TASK GOAL:
Reproduce word for word every line of the records below, from the line containing "С коническим отверстием под втулку" through the line containing "jakość oprogramowania.", inclusive. Leave the pictures out of your answer.

RECORDS:

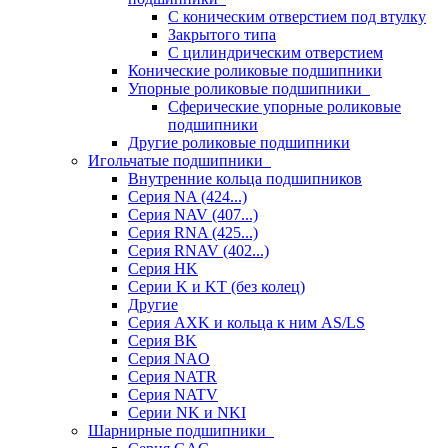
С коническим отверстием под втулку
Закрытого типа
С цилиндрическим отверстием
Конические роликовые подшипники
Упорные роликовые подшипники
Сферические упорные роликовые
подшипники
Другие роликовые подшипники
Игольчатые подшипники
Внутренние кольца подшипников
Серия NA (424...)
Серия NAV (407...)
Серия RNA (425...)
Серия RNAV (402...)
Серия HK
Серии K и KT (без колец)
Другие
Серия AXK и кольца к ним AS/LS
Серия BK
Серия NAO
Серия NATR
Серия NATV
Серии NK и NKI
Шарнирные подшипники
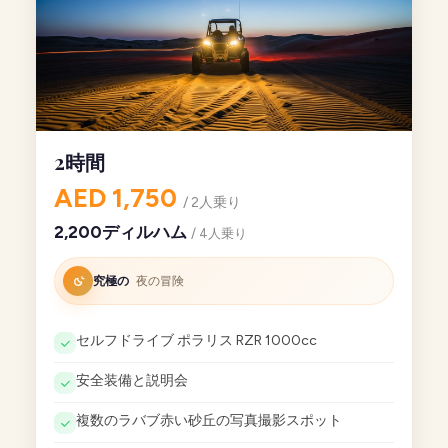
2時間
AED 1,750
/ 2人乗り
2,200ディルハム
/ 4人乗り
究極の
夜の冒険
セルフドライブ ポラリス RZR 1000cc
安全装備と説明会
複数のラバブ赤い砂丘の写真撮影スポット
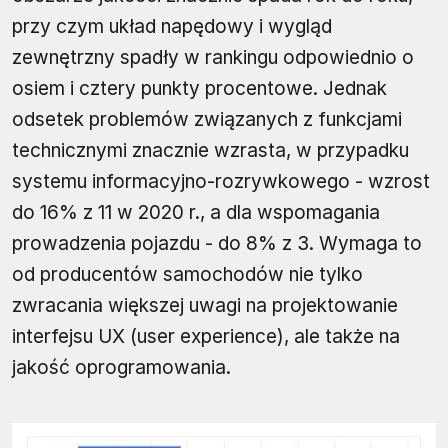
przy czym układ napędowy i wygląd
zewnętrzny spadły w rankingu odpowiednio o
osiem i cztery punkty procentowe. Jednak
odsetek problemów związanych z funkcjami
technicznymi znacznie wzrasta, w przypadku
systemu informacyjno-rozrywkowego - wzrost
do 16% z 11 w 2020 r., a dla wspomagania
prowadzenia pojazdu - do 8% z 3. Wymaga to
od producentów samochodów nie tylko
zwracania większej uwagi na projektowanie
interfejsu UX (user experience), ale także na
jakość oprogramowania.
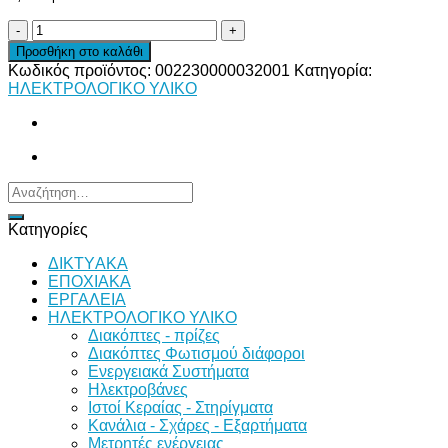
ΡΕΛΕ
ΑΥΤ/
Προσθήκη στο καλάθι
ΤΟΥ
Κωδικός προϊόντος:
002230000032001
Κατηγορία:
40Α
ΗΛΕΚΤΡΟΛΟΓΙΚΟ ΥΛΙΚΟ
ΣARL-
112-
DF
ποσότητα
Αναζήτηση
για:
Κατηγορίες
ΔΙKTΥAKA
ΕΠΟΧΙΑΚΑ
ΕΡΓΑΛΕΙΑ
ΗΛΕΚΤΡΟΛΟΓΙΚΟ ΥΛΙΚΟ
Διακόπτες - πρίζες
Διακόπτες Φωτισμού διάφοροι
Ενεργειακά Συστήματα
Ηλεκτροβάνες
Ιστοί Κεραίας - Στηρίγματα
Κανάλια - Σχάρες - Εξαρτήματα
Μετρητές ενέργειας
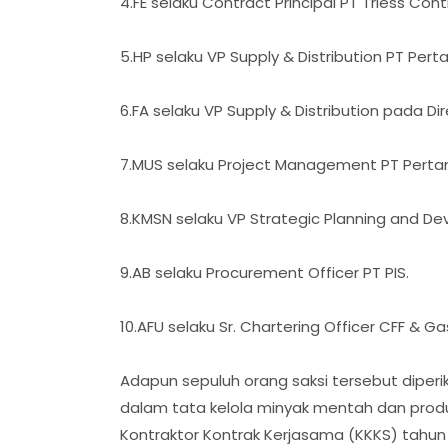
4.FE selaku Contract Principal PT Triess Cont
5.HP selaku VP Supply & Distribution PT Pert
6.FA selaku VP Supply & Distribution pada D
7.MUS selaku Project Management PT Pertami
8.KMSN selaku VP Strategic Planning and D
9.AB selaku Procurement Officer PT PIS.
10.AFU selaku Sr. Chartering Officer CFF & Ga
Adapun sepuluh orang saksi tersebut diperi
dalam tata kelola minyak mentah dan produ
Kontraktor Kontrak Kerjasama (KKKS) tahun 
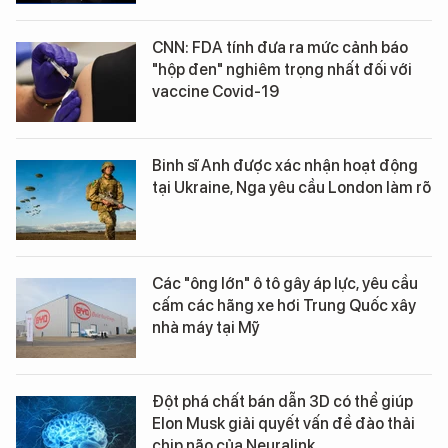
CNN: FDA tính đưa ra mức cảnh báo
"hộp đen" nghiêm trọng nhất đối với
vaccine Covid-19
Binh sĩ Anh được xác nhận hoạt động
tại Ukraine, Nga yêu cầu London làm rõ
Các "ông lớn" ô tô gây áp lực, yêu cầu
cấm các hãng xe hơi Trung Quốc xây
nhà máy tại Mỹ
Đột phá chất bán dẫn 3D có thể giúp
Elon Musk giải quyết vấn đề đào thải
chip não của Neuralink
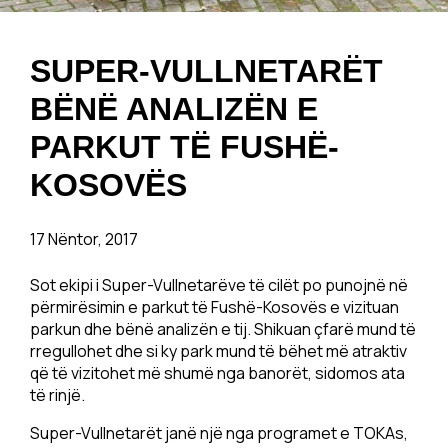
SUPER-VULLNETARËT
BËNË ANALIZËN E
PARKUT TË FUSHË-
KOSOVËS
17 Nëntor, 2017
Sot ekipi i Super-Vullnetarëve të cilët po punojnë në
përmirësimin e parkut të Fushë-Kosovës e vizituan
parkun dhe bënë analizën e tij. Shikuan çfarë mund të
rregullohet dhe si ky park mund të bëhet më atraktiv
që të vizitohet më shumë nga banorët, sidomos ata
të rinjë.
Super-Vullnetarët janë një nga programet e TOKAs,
---
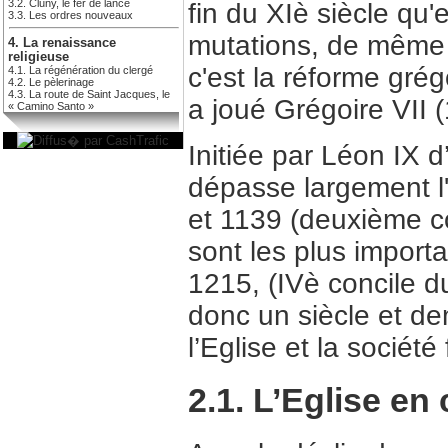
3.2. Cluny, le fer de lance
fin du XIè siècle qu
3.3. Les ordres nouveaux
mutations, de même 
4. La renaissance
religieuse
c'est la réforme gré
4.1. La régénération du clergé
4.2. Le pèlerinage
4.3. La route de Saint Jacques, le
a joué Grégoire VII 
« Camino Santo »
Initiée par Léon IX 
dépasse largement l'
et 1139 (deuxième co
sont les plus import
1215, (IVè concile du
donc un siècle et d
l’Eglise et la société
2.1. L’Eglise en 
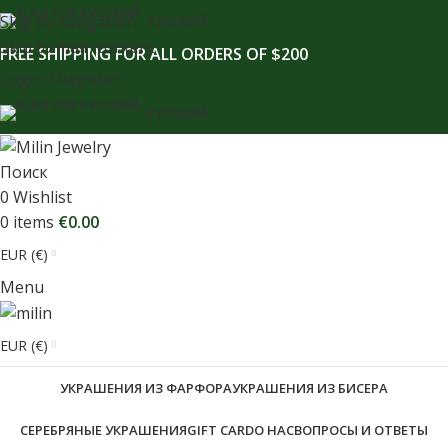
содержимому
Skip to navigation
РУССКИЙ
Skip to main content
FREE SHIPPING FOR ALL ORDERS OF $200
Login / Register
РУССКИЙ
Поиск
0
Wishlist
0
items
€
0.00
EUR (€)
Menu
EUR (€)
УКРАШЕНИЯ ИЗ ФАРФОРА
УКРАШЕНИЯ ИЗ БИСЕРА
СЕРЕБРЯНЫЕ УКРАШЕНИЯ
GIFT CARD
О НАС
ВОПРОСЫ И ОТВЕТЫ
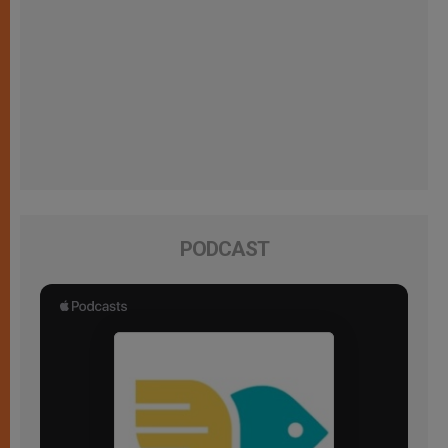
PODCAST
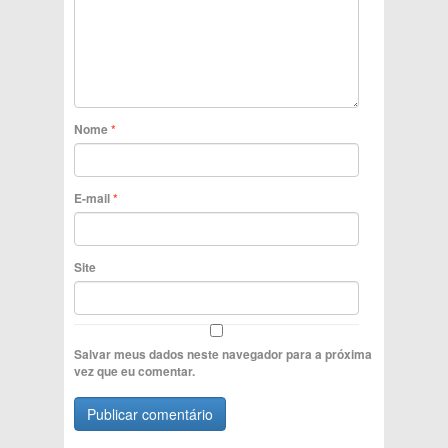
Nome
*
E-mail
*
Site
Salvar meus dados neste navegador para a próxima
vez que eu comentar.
---
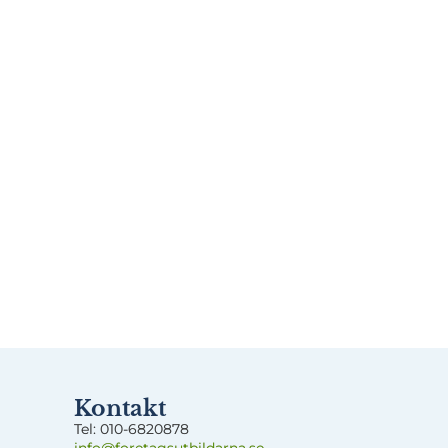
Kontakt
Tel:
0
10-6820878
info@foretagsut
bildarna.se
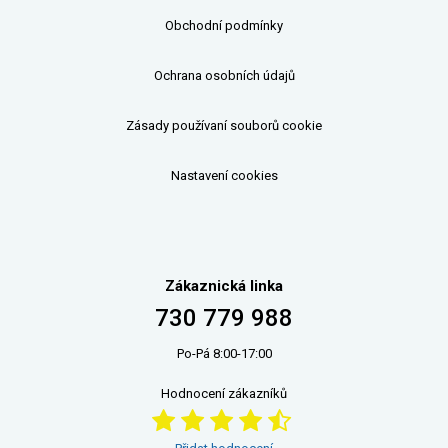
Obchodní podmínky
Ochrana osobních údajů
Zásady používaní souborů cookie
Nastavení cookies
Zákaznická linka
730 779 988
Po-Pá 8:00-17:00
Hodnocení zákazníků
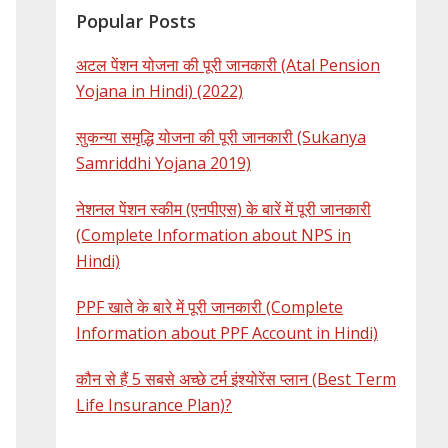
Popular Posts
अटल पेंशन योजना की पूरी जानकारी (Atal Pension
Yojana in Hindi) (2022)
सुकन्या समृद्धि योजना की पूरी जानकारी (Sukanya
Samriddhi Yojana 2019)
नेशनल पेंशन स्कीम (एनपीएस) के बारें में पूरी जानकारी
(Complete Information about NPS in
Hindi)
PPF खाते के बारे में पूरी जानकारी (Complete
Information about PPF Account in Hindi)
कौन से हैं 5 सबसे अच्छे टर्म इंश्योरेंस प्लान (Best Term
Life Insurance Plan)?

TASK RESPONSE:
С коническим отверстием под втулку
Закрытого типа
С цилиндрическим отверстием
Конические роликовые подшипники
Упорные роликовые подшипники
Сферические упорные роликовые
подшипники
Другие роликовые подшипники
Игольчатые подшипники
Внутренние кольца подшипников
Серия NA (424...)
Серия NAV (407...)
Серия RNA (425...)
Серия RNAV (402...)
Серия HK
Серии K и KT (без колец)
Другие
Серия AXK и кольца к ним AS/LS
Серия BK
Серия NAO
Серия NATR
Серия NATV
Серии NK и NKI
Шарнирные подшипники
2時間
AED 1,750
/ 2人乗り
2,200ディルハム
/ 4人乗り
究極の
夜の冒険
セルフドライブ ポラリス RZR 1000cc
安全装備と説明会
複数のラバブ赤い砂丘の写真撮影スポット
przy czym układ napędowy i wygląd
zewnętrzny spadły w rankingu odpowiednio o
osiem i cztery punkty procentowe. Jednak
odsetek problemów związanych z funkcjami
technicznymi znacznie wzrasta, w przypadku
systemu informacyjno-rozrywkowego - wzrost
do 16% z 11 w 2020 r., a dla wspomagania
prowadzenia pojazdu - do 8% z 3. Wymaga to
od producentów samochodów nie tylko
zwracania większej uwagi na projektowanie
interfejsu UX (user experience), ale także na
jakość oprogramowania.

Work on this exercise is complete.